Só quando a carruagem parou e o prédio mencionado por Klein apareceu pela janela é que o clima solene se desfez.

"Vamos subir. Klein, você e Neal ficam por último. Cuidado, máxima cautela", ordenou Dunn, descendo primeiro e tirando do bolso uma estranha pistola de cano grosso e comprido, colocando-a no bolso direito.

"Certo", respondeu Klein, sem ousar ir na frente.

Após Leonard arranjar alguém para vigiar a carruagem, os cinco extraordinários subiram em fila leve até o terceiro andar.

"Aqui?", Leonard apontou para o quarto em frente ao dos sequestradores.

Klein bateu duas vezes de leve no centro da testa, ativando a Visão Espiritual.

Nesse estado, sua intuição se aguçou ainda mais, sentindo uma estranha familiaridade com aquela porta, como se já tivesse entrado ali.

"Sim", confirmou, balançando a cabeça.

O velho Neal também ativou sua Visão Espiritual e, após observar atentamente, disse:

"Não há ninguém lá dentro, nem vestígios de magia."

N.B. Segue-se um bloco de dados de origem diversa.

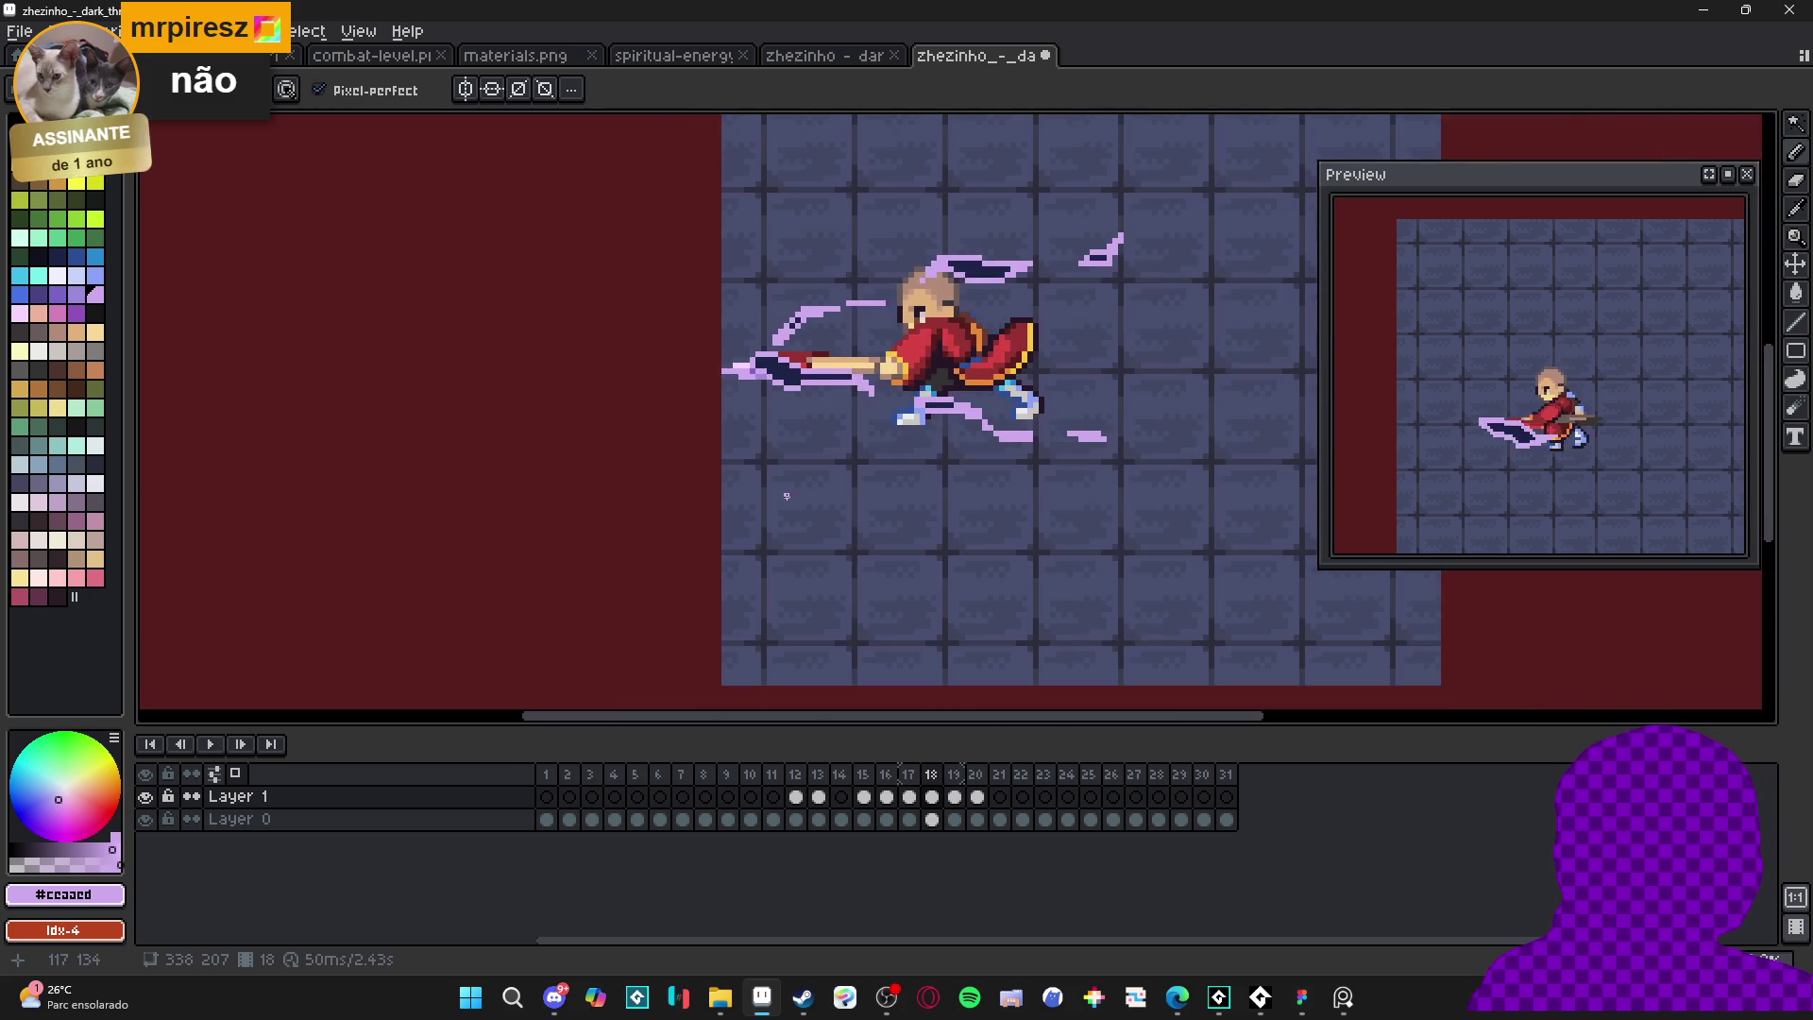
scroll(827, 453, "up", 3)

O "Coveiro" Frye completou com voz rouca:

"Sem espíritos malignos."

Ele não precisava ativar visão nenhuma para enxergar muitos espíritos, inclusive malignos e vingativos.

Leonard deu um passo à frente e, como fizera no dia anterior, socou a fechadura.

Desta vez, não só as tábuas ao redor se partiram, mas também a fechadura voou com um estalo, caindo no chão.

Klein sentiu uma espécie de vedação invisível se dissipar de imediato e, em seguida, um forte odor pútrido invadiu suas narinas.

"Cadáver, em decomposição", declarou Frye com frieza.

Ele não demonstrou nenhum sinal de náusea.

Dunn, de luvas pretas, empurrou lentamente a porta. Logo de cara, todos avistaram uma lareira; em pleno início de julho, o ar ali dentro estava anormalmente quente.

Diante da lareira, numa cadeira de balanço, uma velha de vestido preto e branco sentava-se cabisbaixa.

Seu corpo estava anormalmente inchado, a pele negra e esverdeada, brilhando de tão esticada, parecendo prestes a explodir ao menor toque, jorrando fedor e podridão, enquanto vermes e parasitas rastejavam entre carne, secreções, roupas e dobras — sob Visão Espiritual, pareciam pontos de luz cercando um núcleo de "escuridão" apagada.

Ploc, ploc.

Os dois olhos da velha caíram, rolando pelo chão, deixando rastros amarelo-acastanhados.

Klein sentiu-se profundamente enojado, não conseguindo mais conter o efeito do cheiro pútrido, e vomitou curvado.